Namun beberapa detik setelah para pilot setuju dengan rencana itu, sebelum pesawat mencapai ketinggian 5.000 kaki, menara kontrol mendorong mereka untuk menyatakan niat mereka. Mereka menjawab bahwa mereka akan berbelok ke kiri dan mendarat segera di Runway 1. (Itu adalah istilah profesional untuk mendekati landasan pacu tunggal bandara dari selatan; Runway 19 merujuk pada pendekatan dari utara.)

Para pilot mungkin telah menentukan bahwa “kembali ke titik tunda dan mencoba pendekatan lain ke Runway 1 bisa menyebabkan masalah lebih lanjut dengan pesawat,” kata Professor Chang. Kompresor stall yang diamati dalam video menunjukkan bahwa ada masalah dengan setidaknya salah satu mesin jet.

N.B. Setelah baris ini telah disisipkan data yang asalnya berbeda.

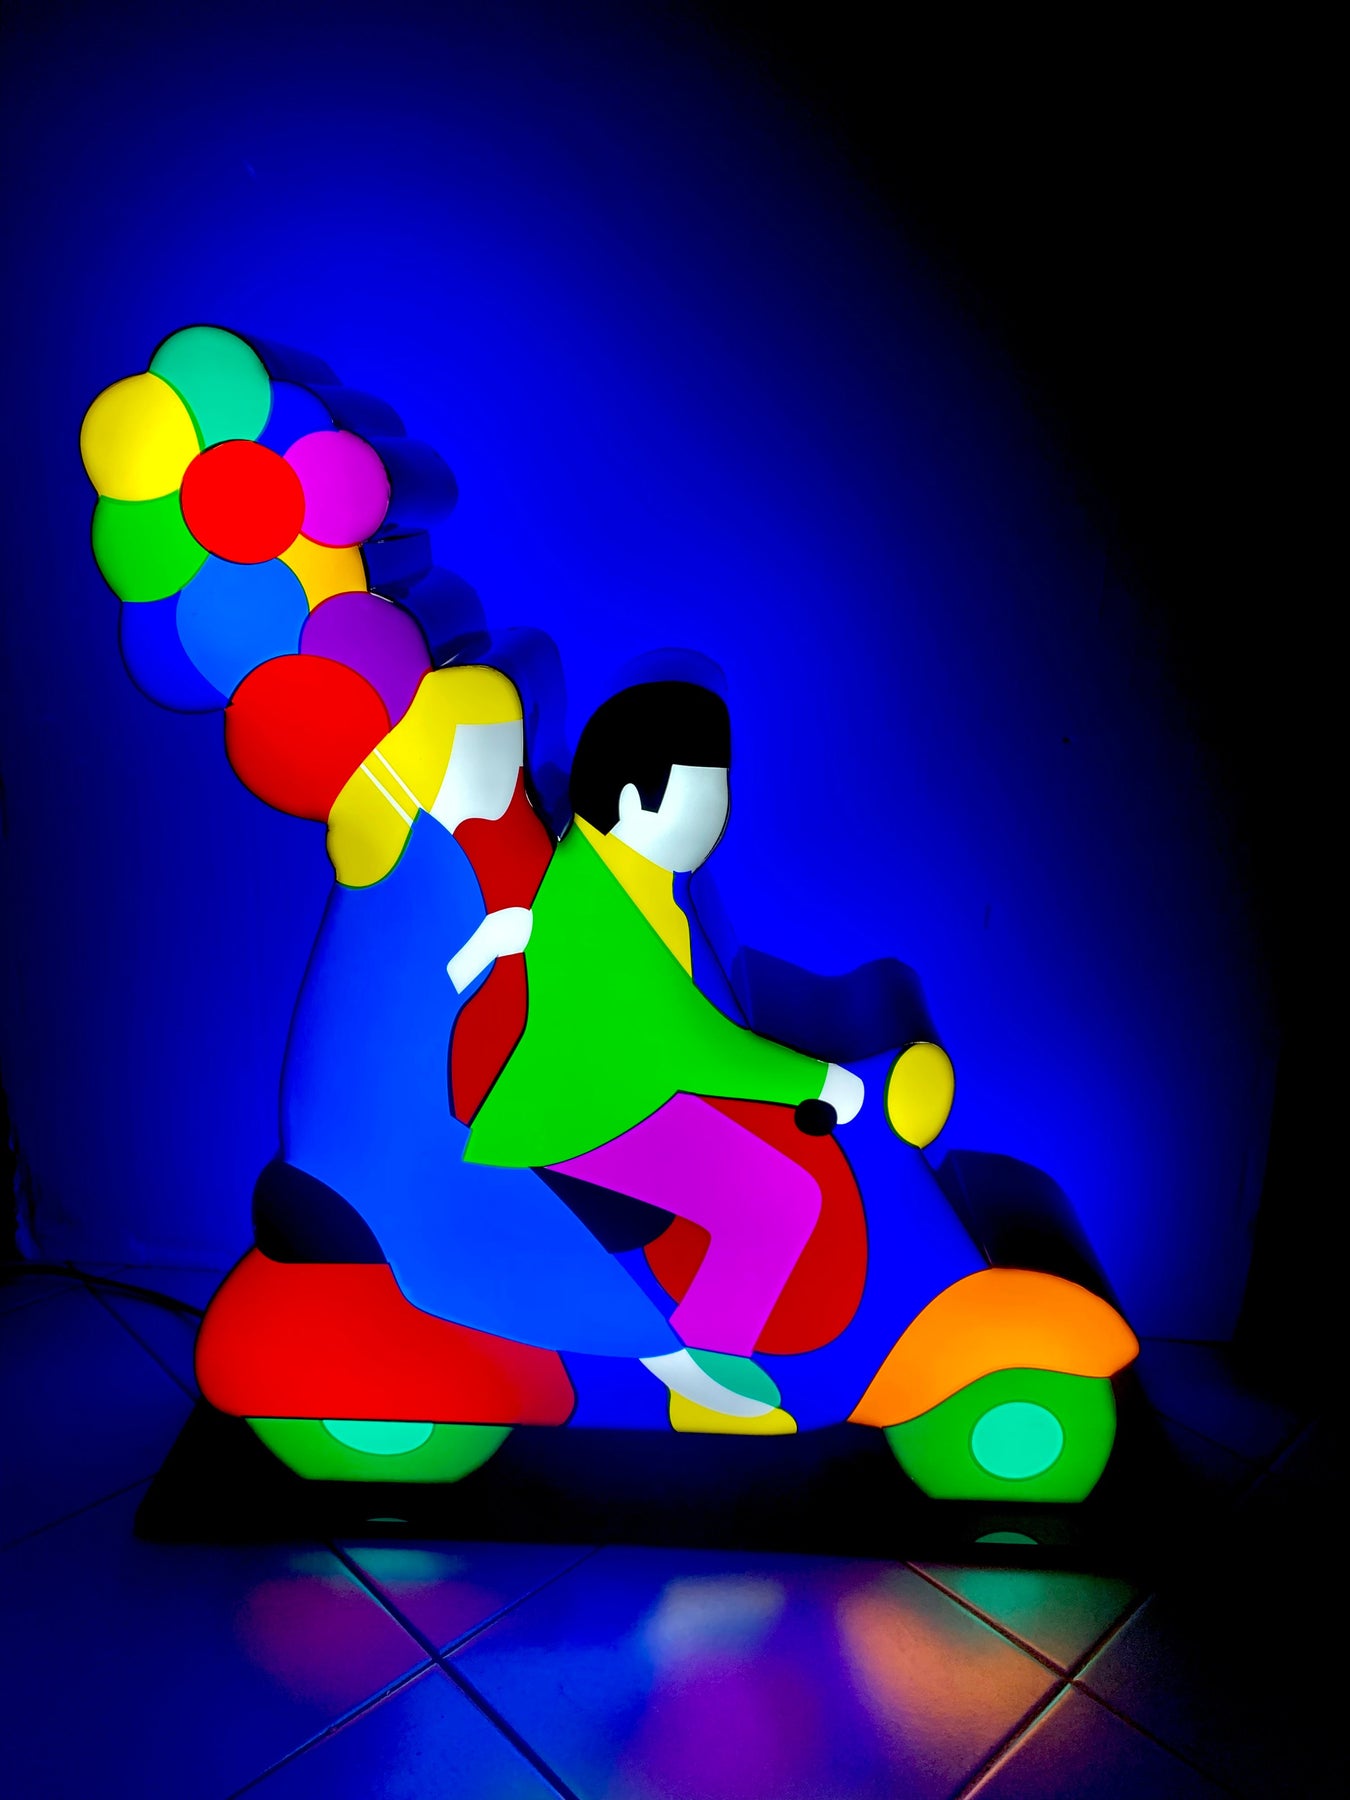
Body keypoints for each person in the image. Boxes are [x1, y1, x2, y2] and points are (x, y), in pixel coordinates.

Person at [464, 676, 865, 1423]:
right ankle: (702, 1377)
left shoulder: (630, 875)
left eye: (720, 797)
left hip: (619, 1095)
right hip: (576, 1120)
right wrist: (817, 1081)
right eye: (702, 799)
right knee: (774, 1201)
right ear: (630, 802)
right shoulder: (596, 902)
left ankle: (704, 1361)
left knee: (779, 1191)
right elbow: (682, 1041)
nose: (716, 821)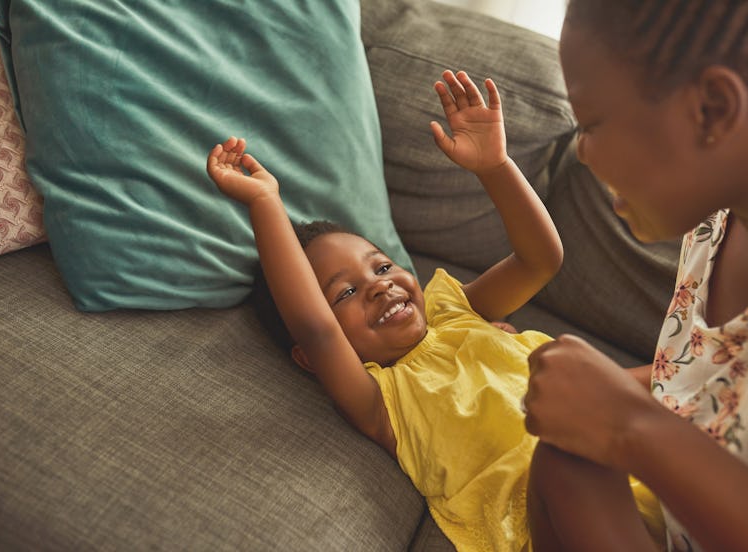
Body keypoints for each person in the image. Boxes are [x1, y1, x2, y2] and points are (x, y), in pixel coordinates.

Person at [206, 70, 659, 551]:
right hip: (555, 511)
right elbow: (315, 328)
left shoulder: (455, 310)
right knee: (573, 448)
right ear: (307, 359)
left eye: (381, 267)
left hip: (639, 463)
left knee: (692, 369)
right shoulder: (382, 399)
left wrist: (495, 165)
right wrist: (265, 203)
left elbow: (540, 260)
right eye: (345, 294)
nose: (379, 289)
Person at [522, 1, 748, 551]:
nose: (580, 153)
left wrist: (630, 426)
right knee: (566, 459)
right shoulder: (714, 224)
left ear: (711, 109)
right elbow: (714, 385)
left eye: (589, 124)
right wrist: (594, 395)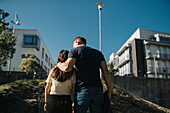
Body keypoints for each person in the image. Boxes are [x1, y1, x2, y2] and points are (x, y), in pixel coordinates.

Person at [57, 37, 111, 113]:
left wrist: (58, 64)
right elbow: (106, 72)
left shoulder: (75, 51)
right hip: (98, 91)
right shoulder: (98, 53)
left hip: (82, 90)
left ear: (77, 42)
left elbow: (67, 68)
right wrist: (109, 90)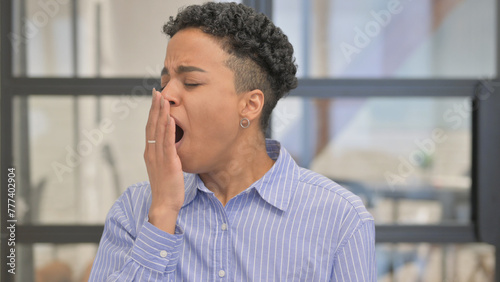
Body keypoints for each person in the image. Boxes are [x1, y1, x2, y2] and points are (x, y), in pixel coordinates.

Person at [89, 2, 375, 281]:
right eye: (165, 83)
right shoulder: (134, 209)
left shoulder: (340, 219)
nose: (165, 96)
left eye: (190, 82)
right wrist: (163, 213)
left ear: (250, 105)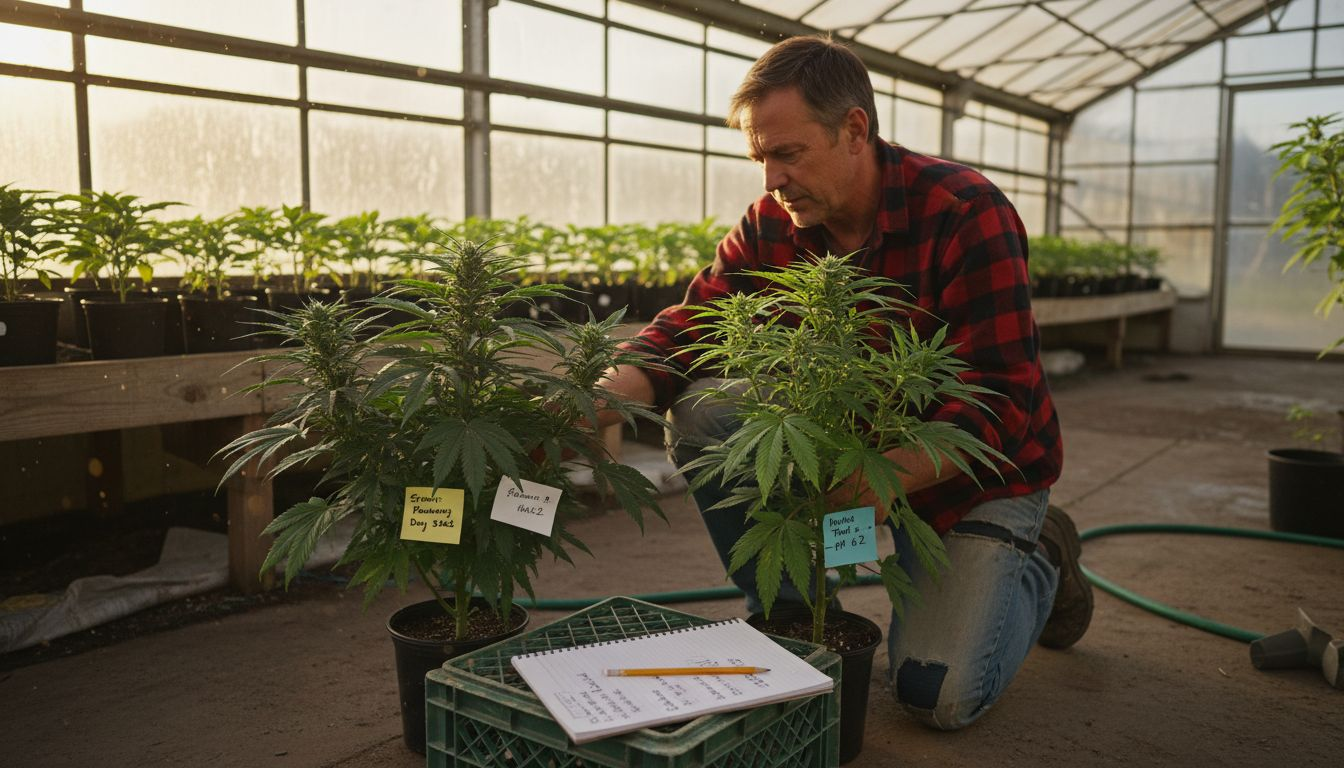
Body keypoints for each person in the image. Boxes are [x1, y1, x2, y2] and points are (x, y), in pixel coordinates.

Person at [597, 34, 1091, 731]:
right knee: (705, 410)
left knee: (935, 693)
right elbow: (697, 318)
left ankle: (1041, 556)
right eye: (760, 158)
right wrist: (607, 395)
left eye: (787, 153)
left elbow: (1001, 399)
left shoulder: (964, 211)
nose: (771, 179)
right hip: (848, 456)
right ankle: (794, 610)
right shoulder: (773, 222)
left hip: (972, 480)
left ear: (854, 129)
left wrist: (882, 482)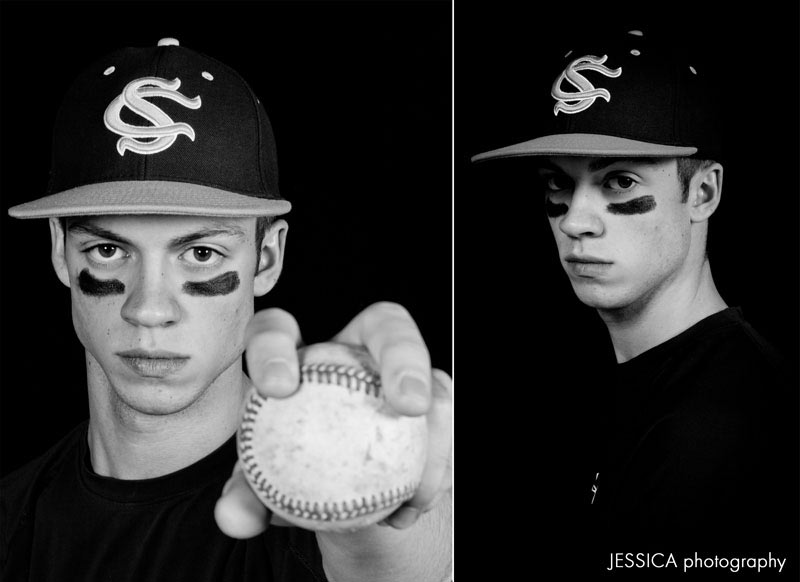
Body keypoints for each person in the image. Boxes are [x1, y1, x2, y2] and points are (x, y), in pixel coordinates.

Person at [0, 38, 452, 582]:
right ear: (59, 251)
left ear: (267, 256)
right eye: (108, 250)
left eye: (200, 254)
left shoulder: (330, 520)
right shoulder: (9, 517)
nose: (149, 309)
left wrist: (394, 519)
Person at [471, 27, 797, 577]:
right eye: (558, 183)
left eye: (619, 181)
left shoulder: (728, 429)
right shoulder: (615, 380)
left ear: (703, 194)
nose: (575, 221)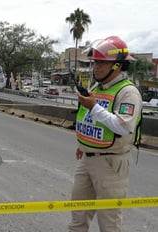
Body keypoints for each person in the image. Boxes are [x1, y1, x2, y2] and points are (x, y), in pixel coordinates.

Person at [69, 36, 142, 232]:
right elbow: (90, 119)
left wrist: (93, 107)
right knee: (77, 216)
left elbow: (123, 127)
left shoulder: (128, 93)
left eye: (102, 62)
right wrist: (84, 144)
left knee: (108, 222)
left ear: (117, 65)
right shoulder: (97, 87)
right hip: (87, 159)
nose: (96, 67)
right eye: (95, 62)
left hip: (111, 164)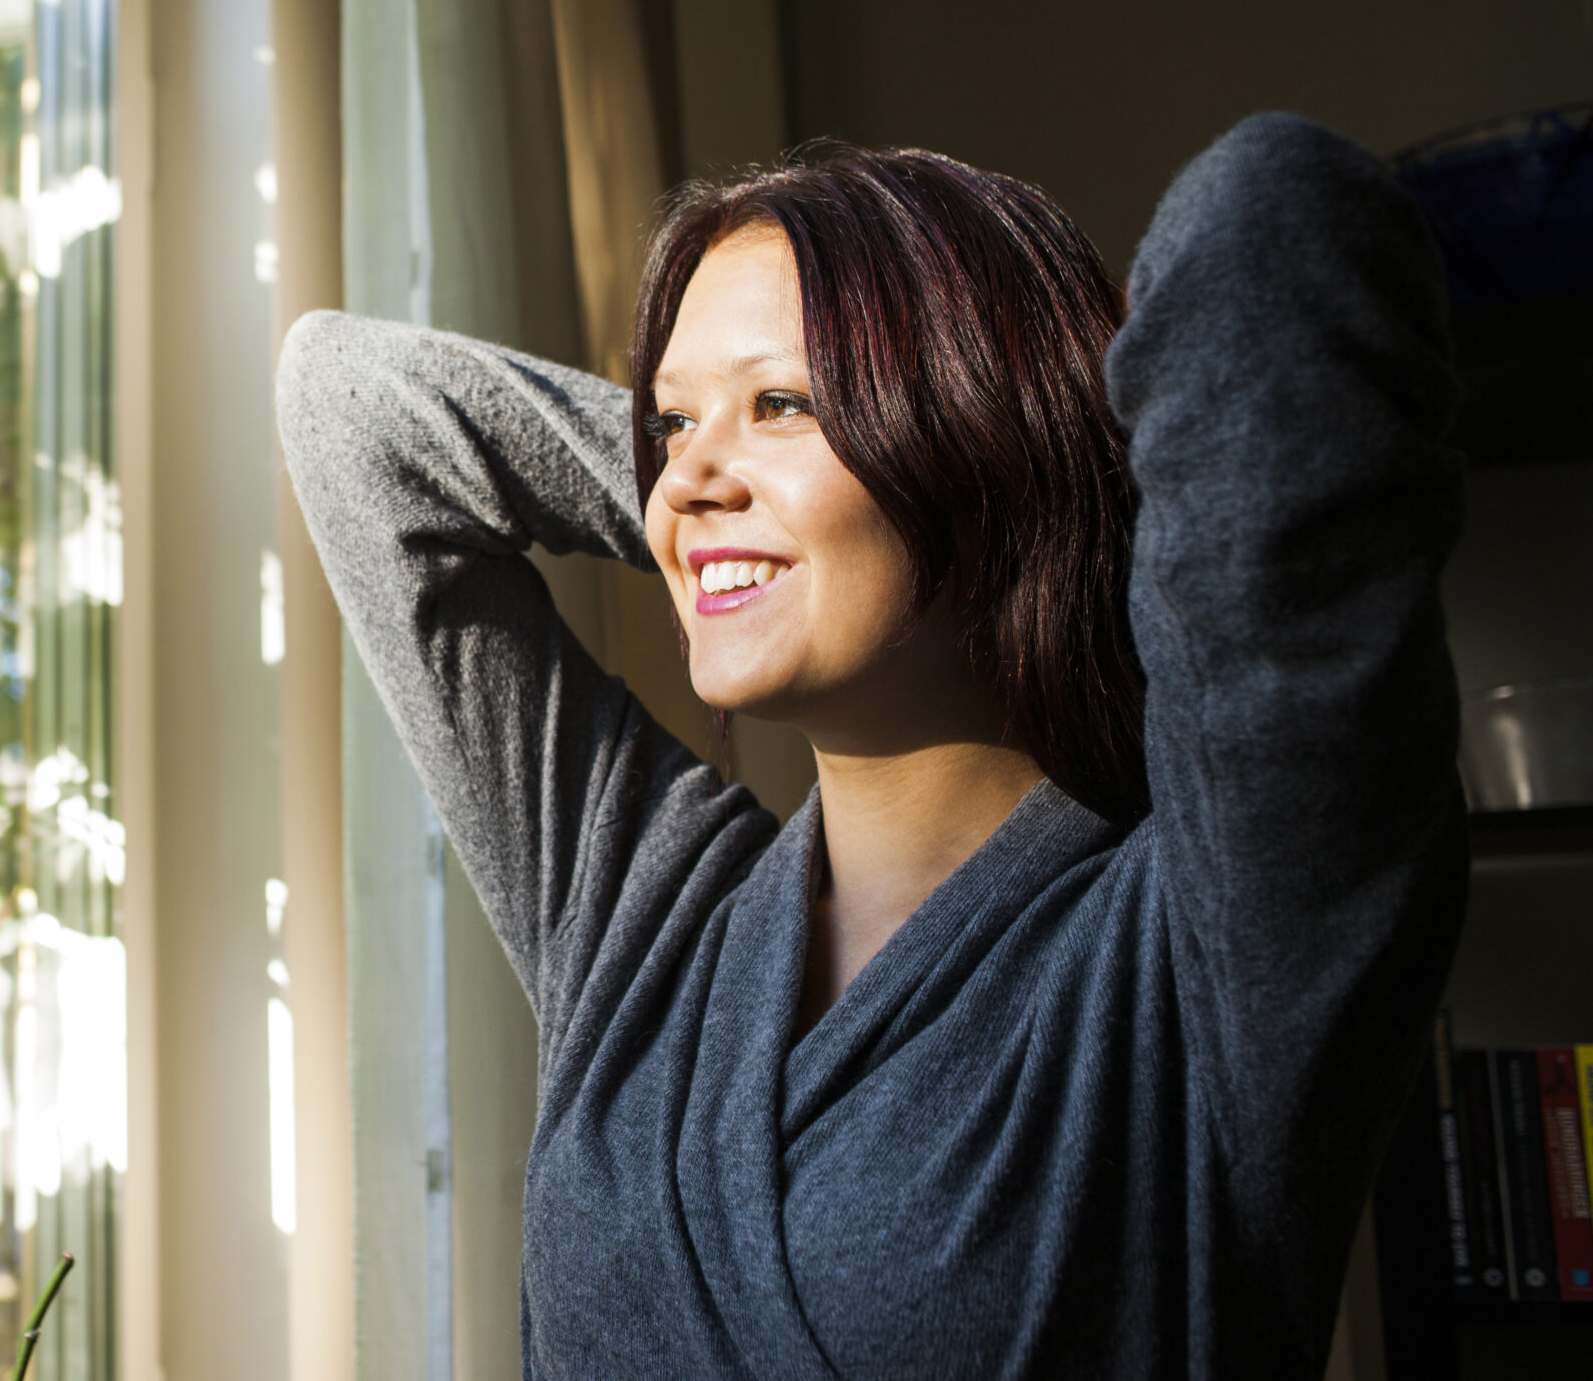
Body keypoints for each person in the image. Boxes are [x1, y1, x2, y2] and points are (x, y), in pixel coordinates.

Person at [275, 114, 1466, 1379]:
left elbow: (1269, 216)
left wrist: (1008, 494)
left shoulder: (1215, 943)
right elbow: (352, 405)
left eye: (781, 402)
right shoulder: (644, 919)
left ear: (981, 439)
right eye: (669, 425)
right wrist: (733, 526)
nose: (682, 478)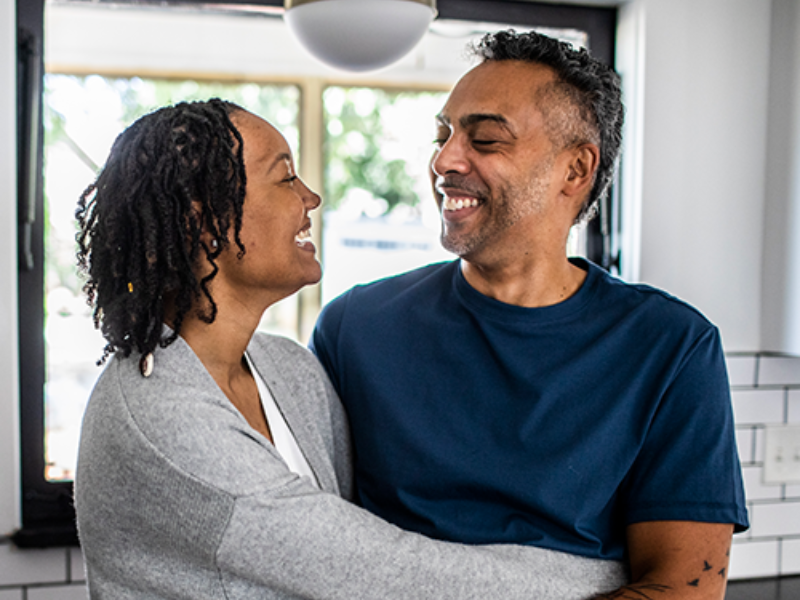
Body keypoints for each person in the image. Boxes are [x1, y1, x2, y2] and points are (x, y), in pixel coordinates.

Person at [73, 98, 631, 599]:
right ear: (205, 220)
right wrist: (617, 575)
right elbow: (385, 572)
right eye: (285, 177)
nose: (310, 198)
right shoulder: (161, 415)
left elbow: (353, 529)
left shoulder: (288, 370)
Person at [311, 30, 749, 600]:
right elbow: (313, 539)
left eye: (486, 140)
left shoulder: (671, 347)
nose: (445, 160)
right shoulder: (355, 327)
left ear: (575, 171)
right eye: (443, 135)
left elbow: (682, 589)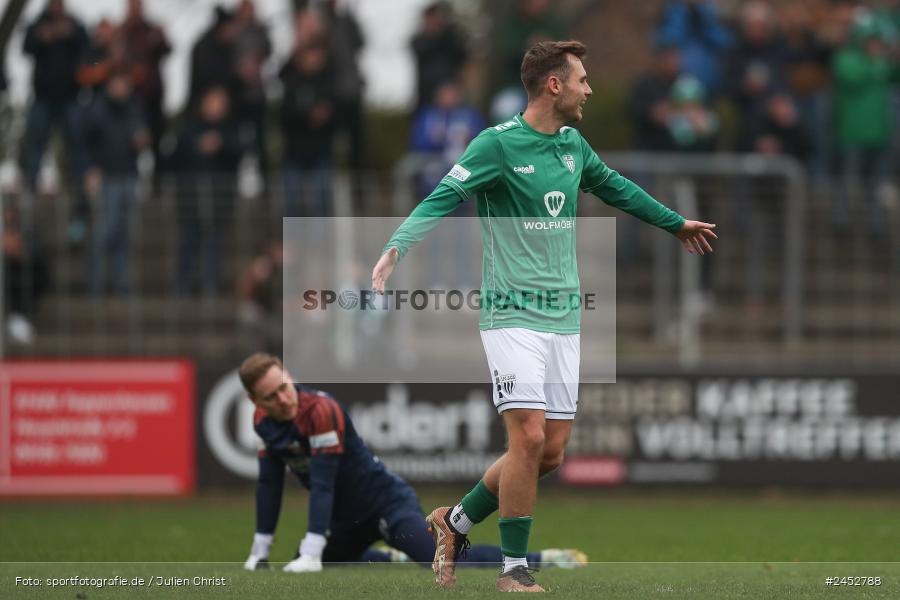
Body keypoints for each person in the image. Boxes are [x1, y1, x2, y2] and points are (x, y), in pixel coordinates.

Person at [371, 40, 716, 592]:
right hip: (511, 315)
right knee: (527, 438)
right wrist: (396, 246)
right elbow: (441, 196)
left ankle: (454, 523)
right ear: (554, 85)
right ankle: (513, 570)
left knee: (548, 452)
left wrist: (675, 224)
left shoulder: (574, 145)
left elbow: (618, 188)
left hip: (564, 316)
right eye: (581, 78)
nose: (589, 88)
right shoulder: (497, 145)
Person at [238, 353, 587, 573]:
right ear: (256, 401)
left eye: (285, 386)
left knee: (443, 562)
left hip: (386, 503)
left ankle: (543, 559)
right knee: (317, 559)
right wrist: (260, 553)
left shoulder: (320, 410)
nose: (285, 399)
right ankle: (391, 558)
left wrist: (312, 550)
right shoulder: (262, 422)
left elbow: (324, 483)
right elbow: (268, 484)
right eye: (272, 396)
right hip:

Sepuluh detik kemudian, para pilot melaporkan bahwa mereka tidak dapat mendarat. Mereka bertanya apakah mereka bisa “berbelok ke kanan dan menuju Runway 1,” dan menara memberi mereka izin untuk melakukannya.

Transkrip tidak menjelaskan mengapa upaya ini juga gagal. Tetapi tepat setelah pukul 9:01 pagi, pengendali lalu lintas udara bertanya apakah para pilot ingin mendekati landasan pacu dari utara. “Apakah Anda ingin mendarat di Runway 19?” para pengendali bertanya.

Para pilot menjawab ya, dan menara memberi izin untuk mendarat.

Kurang dari dua menit kemudian, pesawat menabrak landasan tanpa roda pendaratan dikeluarkan. Pesawat meluncur melewati ujung landasan, menabrak struktur beton dan meledak menjadi api.

Tidak jelas apa yang diketahui oleh pengendali lalu lintas udara atau para pilot tentang struktur beton tersebut, yang merupakan tempat sistem pendaratan instrumen. Menurut standar keselamatan internasional, struktur semacam itu seharusnya dibangun untuk runtuh saat terjadi benturan, tetapi yang satu ini tidak.

Agnes Chang berkontribusi dalam pelaporan.